Please restate each line of the data below exactly. Omit all images.

[[ Stored data open ]]

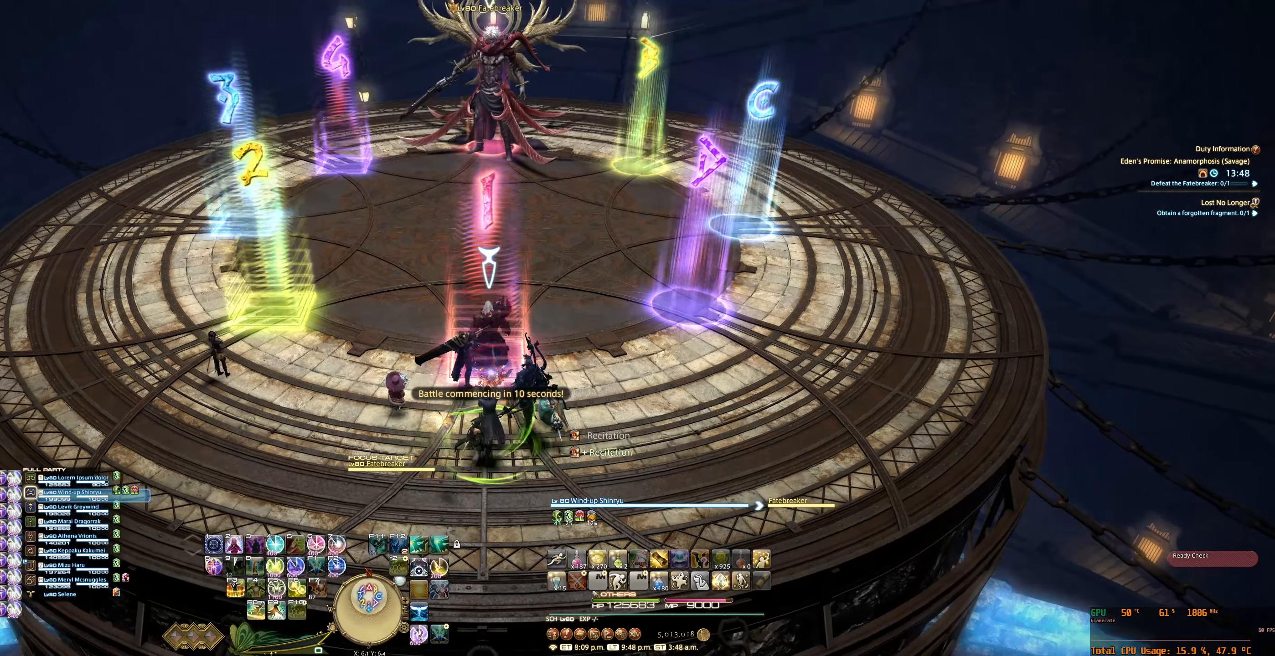
{"keys": [], "mouse": ["right"], "events": [[300, "s", "down"], [433, "s", "up"]]}
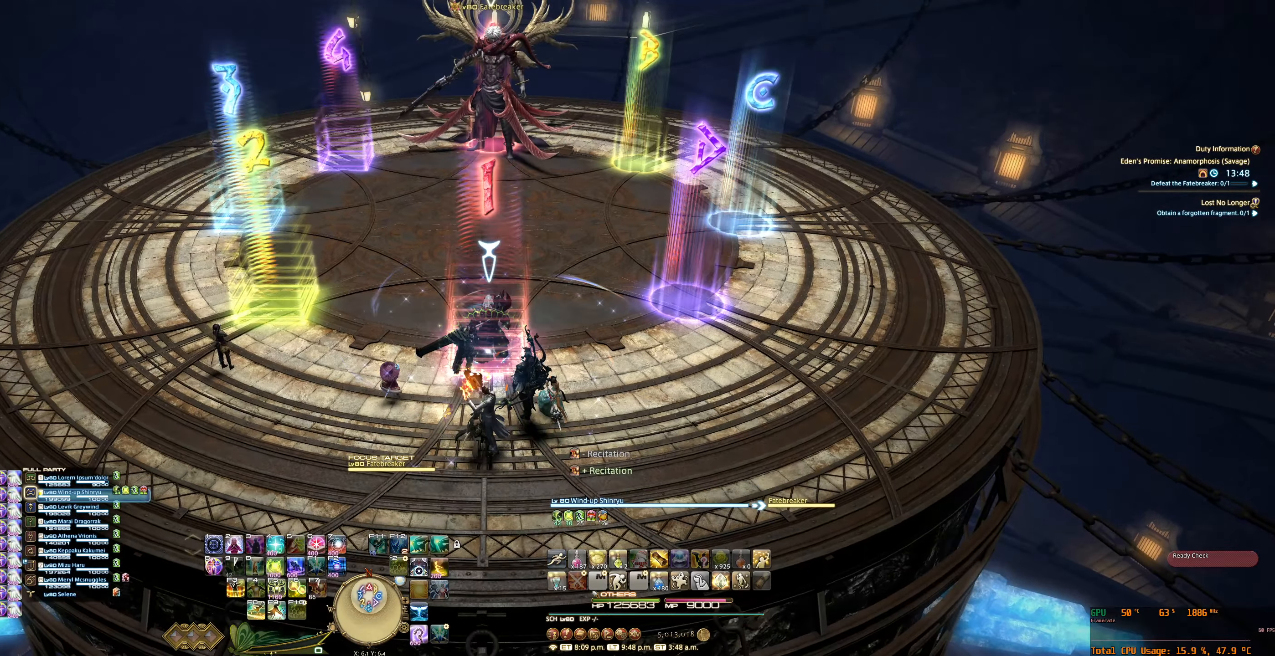
{"keys": ["w"], "mouse": ["right"], "events": [[200, "w", "down"]]}
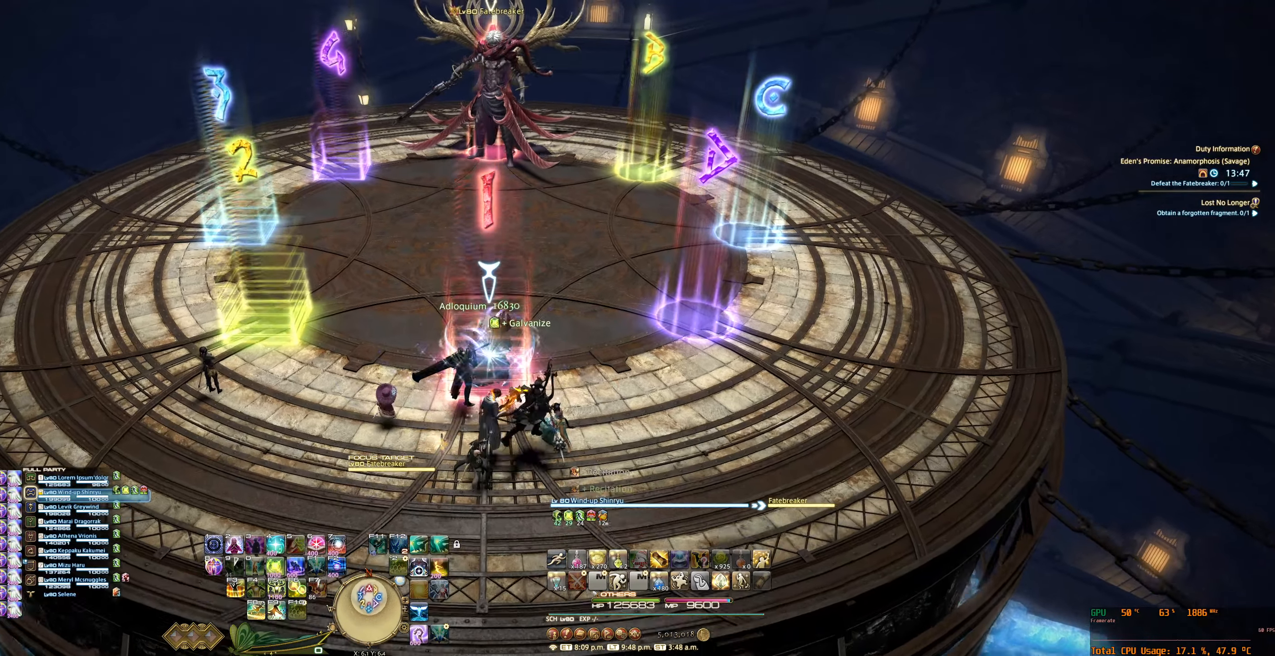
{"keys": [], "mouse": ["right"], "events": [[66, "w", "up"], [100, "f3", "down"], [233, "f3", "up"]]}
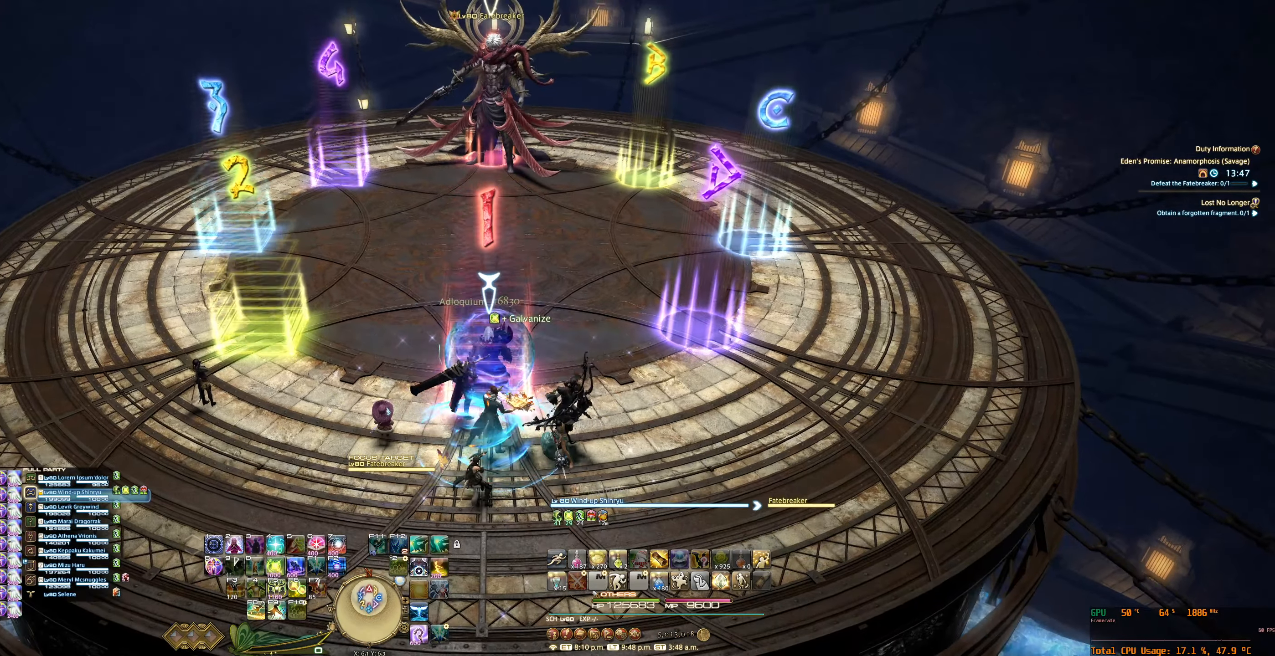
{"keys": [], "mouse": ["right"], "events": [[133, "s", "down"], [333, "s", "up"]]}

[[ Stored data closed ]]

▶ Reply
{"keys": [], "mouse": ["right"], "events": [[300, "s", "down"], [433, "s", "up"]]}
{"keys": ["w"], "mouse": ["right"], "events": [[200, "w", "down"]]}
{"keys": [], "mouse": ["right"], "events": [[66, "w", "up"], [100, "f3", "down"], [233, "f3", "up"]]}
{"keys": [], "mouse": ["right"], "events": [[133, "s", "down"], [333, "s", "up"]]}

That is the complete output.